Con los hombres, las cosas eran simples aunque de un modo distinto: amarlos o ser amada por ellos era una pura circunstancia del espíritu. Yo amaba a mi padre y mi padre me amaba a mí. No veía en eso la menor señal de complejidad y, además, ni siquiera pensaba en ello.

Que alguien pudiera buscar el amor de un chico me parecía grotesco. Pelear por un estandarte o un Grial tenía sentido: un chico no es ni lo uno ni lo otro. Es lo que no me cansaba de explicarle a Inge. Por desgracia, en este punto estaba atascada.

Junto a eso, reconocía en los chicos toda clase de virtudes; eran mejores compañeros de lucha, jugaban mejor a la pelota, no obstaculizaban las batallas con sus cargantes estados de ánimo y me apreciaban saludablemente por lo que yo era: un adversario.

Había conseguido matar a un tipo de mi clase con la única fuerza de mi mente. Había deseado su muerte durante toda una noche y, por la mañana, la desconsolada maestra nos había comunicado el fallecimiento de aquel alumno.

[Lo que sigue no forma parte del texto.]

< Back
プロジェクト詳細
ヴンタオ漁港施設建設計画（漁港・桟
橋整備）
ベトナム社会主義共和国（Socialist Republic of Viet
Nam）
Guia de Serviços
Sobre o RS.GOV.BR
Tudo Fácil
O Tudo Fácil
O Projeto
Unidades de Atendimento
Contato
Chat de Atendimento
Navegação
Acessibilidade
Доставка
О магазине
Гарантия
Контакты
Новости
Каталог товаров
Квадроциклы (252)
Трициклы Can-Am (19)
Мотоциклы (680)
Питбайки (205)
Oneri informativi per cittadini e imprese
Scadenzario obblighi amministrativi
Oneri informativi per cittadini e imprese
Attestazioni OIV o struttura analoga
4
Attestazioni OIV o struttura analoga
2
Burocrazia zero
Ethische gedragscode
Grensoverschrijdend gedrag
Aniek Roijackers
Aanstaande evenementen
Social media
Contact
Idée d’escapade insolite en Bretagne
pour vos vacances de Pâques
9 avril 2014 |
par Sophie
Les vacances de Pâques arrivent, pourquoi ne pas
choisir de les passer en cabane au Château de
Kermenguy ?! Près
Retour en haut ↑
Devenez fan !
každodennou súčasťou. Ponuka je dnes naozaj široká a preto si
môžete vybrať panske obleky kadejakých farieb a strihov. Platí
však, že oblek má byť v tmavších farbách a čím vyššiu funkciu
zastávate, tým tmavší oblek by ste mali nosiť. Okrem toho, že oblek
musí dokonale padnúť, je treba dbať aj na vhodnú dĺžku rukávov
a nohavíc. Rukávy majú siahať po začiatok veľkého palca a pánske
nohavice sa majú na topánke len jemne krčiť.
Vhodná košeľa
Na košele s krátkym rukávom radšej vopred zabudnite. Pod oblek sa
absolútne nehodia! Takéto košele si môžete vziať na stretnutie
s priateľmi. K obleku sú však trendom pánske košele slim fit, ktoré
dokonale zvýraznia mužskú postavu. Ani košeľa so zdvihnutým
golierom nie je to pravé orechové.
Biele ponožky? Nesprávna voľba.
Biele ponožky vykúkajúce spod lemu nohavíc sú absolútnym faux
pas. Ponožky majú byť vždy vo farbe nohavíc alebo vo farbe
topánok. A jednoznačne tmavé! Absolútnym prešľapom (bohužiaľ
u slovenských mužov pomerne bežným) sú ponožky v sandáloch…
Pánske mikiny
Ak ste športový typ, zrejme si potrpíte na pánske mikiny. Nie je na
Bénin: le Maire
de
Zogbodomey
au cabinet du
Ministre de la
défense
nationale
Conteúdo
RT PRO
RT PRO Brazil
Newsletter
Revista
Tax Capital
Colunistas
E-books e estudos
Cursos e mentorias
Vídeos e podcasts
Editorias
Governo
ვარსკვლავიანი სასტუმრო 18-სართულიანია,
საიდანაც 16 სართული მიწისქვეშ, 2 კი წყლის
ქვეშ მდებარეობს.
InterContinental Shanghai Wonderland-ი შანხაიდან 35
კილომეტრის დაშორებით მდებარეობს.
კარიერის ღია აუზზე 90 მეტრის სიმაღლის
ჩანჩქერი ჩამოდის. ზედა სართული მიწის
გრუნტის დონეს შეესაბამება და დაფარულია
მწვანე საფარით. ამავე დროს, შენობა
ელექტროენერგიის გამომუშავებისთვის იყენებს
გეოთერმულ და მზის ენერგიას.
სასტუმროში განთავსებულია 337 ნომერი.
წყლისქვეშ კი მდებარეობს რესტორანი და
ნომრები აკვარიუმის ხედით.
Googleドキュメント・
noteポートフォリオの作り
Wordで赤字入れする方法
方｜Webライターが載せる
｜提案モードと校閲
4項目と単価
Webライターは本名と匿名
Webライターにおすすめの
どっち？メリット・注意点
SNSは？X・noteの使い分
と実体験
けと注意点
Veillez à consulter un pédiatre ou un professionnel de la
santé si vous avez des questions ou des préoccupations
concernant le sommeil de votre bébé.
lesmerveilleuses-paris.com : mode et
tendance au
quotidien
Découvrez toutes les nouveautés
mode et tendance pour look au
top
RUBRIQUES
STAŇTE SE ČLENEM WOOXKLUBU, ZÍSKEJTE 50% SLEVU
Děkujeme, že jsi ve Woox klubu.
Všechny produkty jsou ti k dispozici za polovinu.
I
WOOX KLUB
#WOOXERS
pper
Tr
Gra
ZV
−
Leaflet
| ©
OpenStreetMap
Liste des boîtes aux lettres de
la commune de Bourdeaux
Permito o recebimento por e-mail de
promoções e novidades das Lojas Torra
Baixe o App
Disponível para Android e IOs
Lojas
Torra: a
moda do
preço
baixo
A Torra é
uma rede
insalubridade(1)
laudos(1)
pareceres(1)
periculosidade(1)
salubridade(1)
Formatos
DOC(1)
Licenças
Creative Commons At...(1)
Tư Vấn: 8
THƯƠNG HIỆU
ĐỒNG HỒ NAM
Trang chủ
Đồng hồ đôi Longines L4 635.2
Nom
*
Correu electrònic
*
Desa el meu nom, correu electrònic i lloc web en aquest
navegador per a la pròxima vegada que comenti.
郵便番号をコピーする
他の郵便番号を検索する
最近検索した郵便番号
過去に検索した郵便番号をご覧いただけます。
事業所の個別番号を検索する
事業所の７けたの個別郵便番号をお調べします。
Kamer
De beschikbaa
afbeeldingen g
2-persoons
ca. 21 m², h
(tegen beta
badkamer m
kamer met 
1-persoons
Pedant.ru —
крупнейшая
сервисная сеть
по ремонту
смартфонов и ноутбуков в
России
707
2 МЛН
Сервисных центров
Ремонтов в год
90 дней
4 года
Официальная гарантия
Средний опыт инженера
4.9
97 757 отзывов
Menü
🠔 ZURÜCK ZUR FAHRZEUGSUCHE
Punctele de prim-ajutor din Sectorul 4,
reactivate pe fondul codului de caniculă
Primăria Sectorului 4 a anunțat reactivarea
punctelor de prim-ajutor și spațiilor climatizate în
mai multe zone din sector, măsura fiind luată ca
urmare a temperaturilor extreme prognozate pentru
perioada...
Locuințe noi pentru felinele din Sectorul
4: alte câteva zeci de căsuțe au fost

Quien puede lo más puede lo menos: si había matado a un chico, también podría matar palabras.

Había tres palabras que no soportaba: sufrir, ropa y bañar (esta última me resultaba especialmente odiosa en su forma pronominal). Su significado no me molestaba, la prueba es que sus sinónimos resultaban perfectamente digeribles. Lo que me sacaba de quicio era su sonido.

Empecé odiándolas a muerte durante toda una noche, esperando que la victoria fuera tan fácil como en el caso del tipo de mi curso. Por desgracia, a la mañana siguiente constaté un uso extendido de los vocablos ignominiosos.

Así pues, era necesario legislar. En casa y en el Liceo, promulgué unos edictos desterrando las tres palabras. Me miraron con extrañeza y no dejaron de sufrir, de llevar ropa ni de bañarse.

Con afán pedagógico, les expliqué que también se obtenían resultados igual de buenos con padecer, remojarse y vestirse. Me miraron con perplejidad y nadie cambió nada de su vocabulario.

Enloquecí. Aquellas palabras me resultaban realmente insoportables. La envarada sonoridad del verbo «sufrir» me sacaba de mis casillas. El preciosismo de la palabra «ropa», marcada por ese redoble inicial de la erre, me provocaba deseos de matar. El colmo del horror se alcanzaba con «bañarse», sintagma abstracto que tenía la pretensión de definir lo más hermoso que un ser humano puede alcanzar en este planeta: estar en el agua.

Empecé a tener crisis de rabia cuando alguien las empleaba en mi presencia. La gente se encogía de hombros y persistía en sus extravíos lingüísticos. De mi boca salía espuma blanca.

Juliette declaró que estaba de acuerdo conmigo:

—Esas tres palabras son atroces. Ya no las diré nunca más.

Alguien me amaba en este mundo.

Para las vacaciones de Navidad, a mi hermano le soltaron de su internado belga y vino a pasar dos semanas con nosotros en Nueva York. Se enteró de mis leyes léxicas y, entusiasmado, empezó a emplear los vocablos prohibidos cuatro veces por minuto. Le encantaba observar mis reacciones y afirmaba que me parecía a la protagonista de El exorcista.

Pasados quince días, fue devuelto a su presidio jesuita.

«Éste es el castigo por haberse extralimitado en mis decretos», pensé viéndole partir hacia al aeropuerto.

A fin de cuentas, con los hombres las cosas eran más simples que con las palabras: yo podía asesinar a un chico en una noche de concentración. Contra las palabras, no podía hacer nada.

Me sentía desafortunada: los tres vocablos insostenibles eran palabras de uso común. No pasaba un día sin que tuviera que soportar su aparición; eran las balas perdidas de la conversación.

Si hubiera sido alérgica a los términos «cenotafio», «zythum» o «no obstante» mi vida habría sido menos complicada.

Un día, un responsable del Liceo telefoneó a mi madre.

—Su hija tiene un cerebro superdesarrollado.

—Lo sé —dijo mamá, a quien esa clase de comentarios no conmovían lo más mínimo.

—¿Cree usted que sufre por ello?

—Mi hija nunca sufre —dijo ella rompiendo a reír.

Colgó. Al otro lado del hilo, el buen hombre debió de pensar que pertenecía a una familia de perturbados mentales.

Por lo demás, mi madre estaba en lo cierto: dejando a un lado mis alergias verbales y mis calvarios asmáticos, no sufría. Mi supuesta supercapacidad mental era sobre todo un formidable instrumento de placer: tenía hambre y me creaba universos que, aunque no me saciaran, desencadenaban placer allí donde antes había hambre.